The IRS managers don’t even know what systems they have in operation.

  • the IRS struggled to come up with a complete list of sensitive computer systems, eventually identifying 319.
    To perform this evaluation, we [TIGTA] requested information from the IRS that identifies all sensitive systems. However, our ability to obtain a complete and reliable inventory of its sensitive systems was an ongoing challenge throughout this evaluation.

In fine, as TIGTA put it,

The fact remains that for some sensitive systems, the IRS does not have adequate controls to detect or prevent the unauthorized removal of data by users[.]

Plainly, the IRS’ managers aren’t even pretending to try to install controls.

We need a Federal Revenue facility to oversee Federal tax collection and collected revenue handling, even under a vastly simplified Federal tax code. But this agency is beyond repair. It must be disbanded entirely with its personnel returned to the private sector—most especially not reassigned elsewhere in the Federal government—and replaced with a new, streamlined Federal Revenue facility.

TIGTA’s report can be read here.

Not All It Can Do

Progressive-Democrat Mayor Eric Adams’ New York City government has a new way to spy on American citizens resident in that city, or even just visiting.
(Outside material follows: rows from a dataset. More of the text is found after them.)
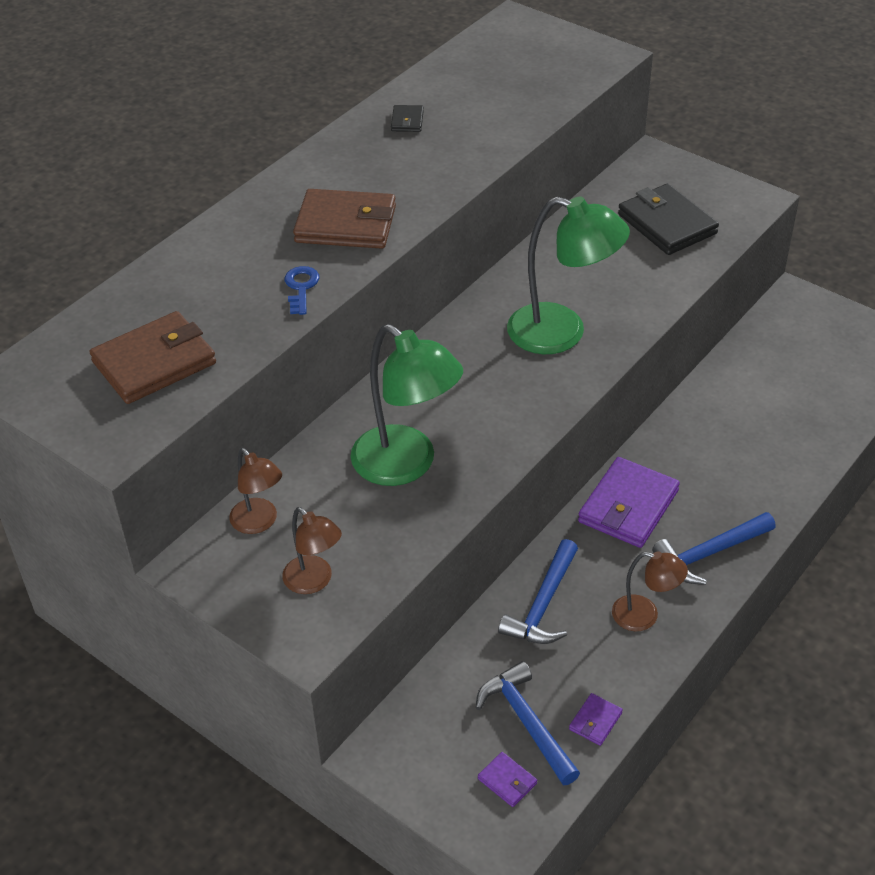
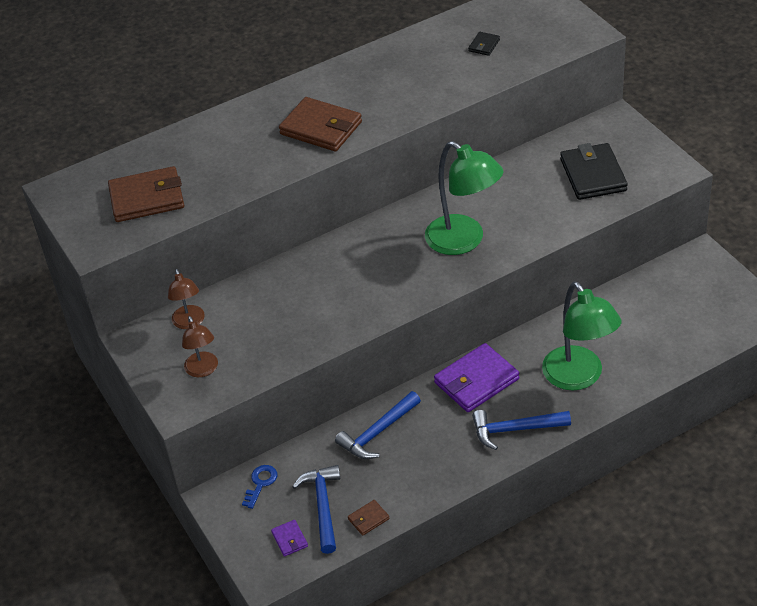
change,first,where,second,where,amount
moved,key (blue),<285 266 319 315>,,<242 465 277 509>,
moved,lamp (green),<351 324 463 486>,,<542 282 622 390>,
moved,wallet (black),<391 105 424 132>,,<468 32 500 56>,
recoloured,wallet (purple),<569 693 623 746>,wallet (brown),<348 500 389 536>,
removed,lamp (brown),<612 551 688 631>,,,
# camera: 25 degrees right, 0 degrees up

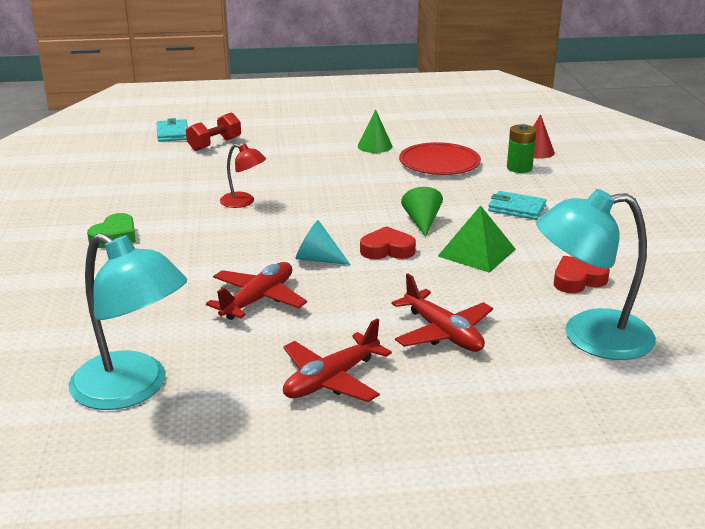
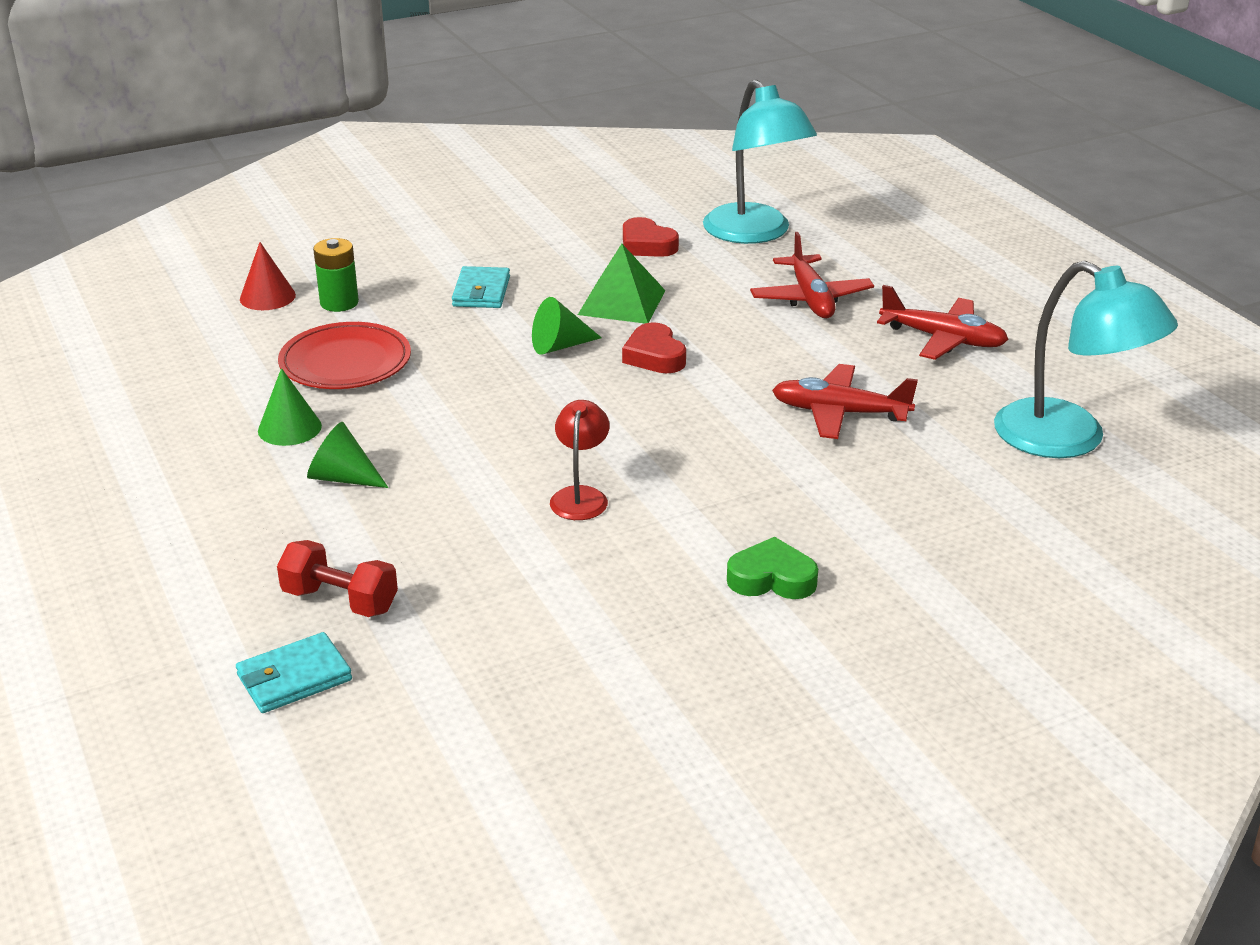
change,first,where,second,where,amount
turned,lamp (turquoise),<69 233 187 410>,,<994 261 1178 458>,120 degrees clockwise
removed,cone (turquoise),<295 220 351 265>,,,
turned,plane (red),<391 273 493 352>,,<750 232 874 318>,135 degrees clockwise
added,,,cone (green),<307 422 389 488>,
# camera: 110 degrees left, 5 degrees up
New York City drivers buckle up because Big Brother (aka the MTA) is keeping a watchful eye on you by installing cameras along New York City streets to track you. But why? Well, it all boils down to money, of course. The MTA is rolling out a controversial $15 per day congestion fee for all drivers venturing south of 60th Street. They’ve even given this area of Manhattan a snazzy name: the toll congestion zone.

That’s its publicly stated—look, a squirrel—purpose.

Another purpose, one Adams and his city government don’t want to mention, is to track those drivers to see where they go; where they park and shut down, presumably getting out of their cars; what shops they go to, at least identifying the shops within walking distance; and how long they’re there.

Because inquiring Government minds want to know.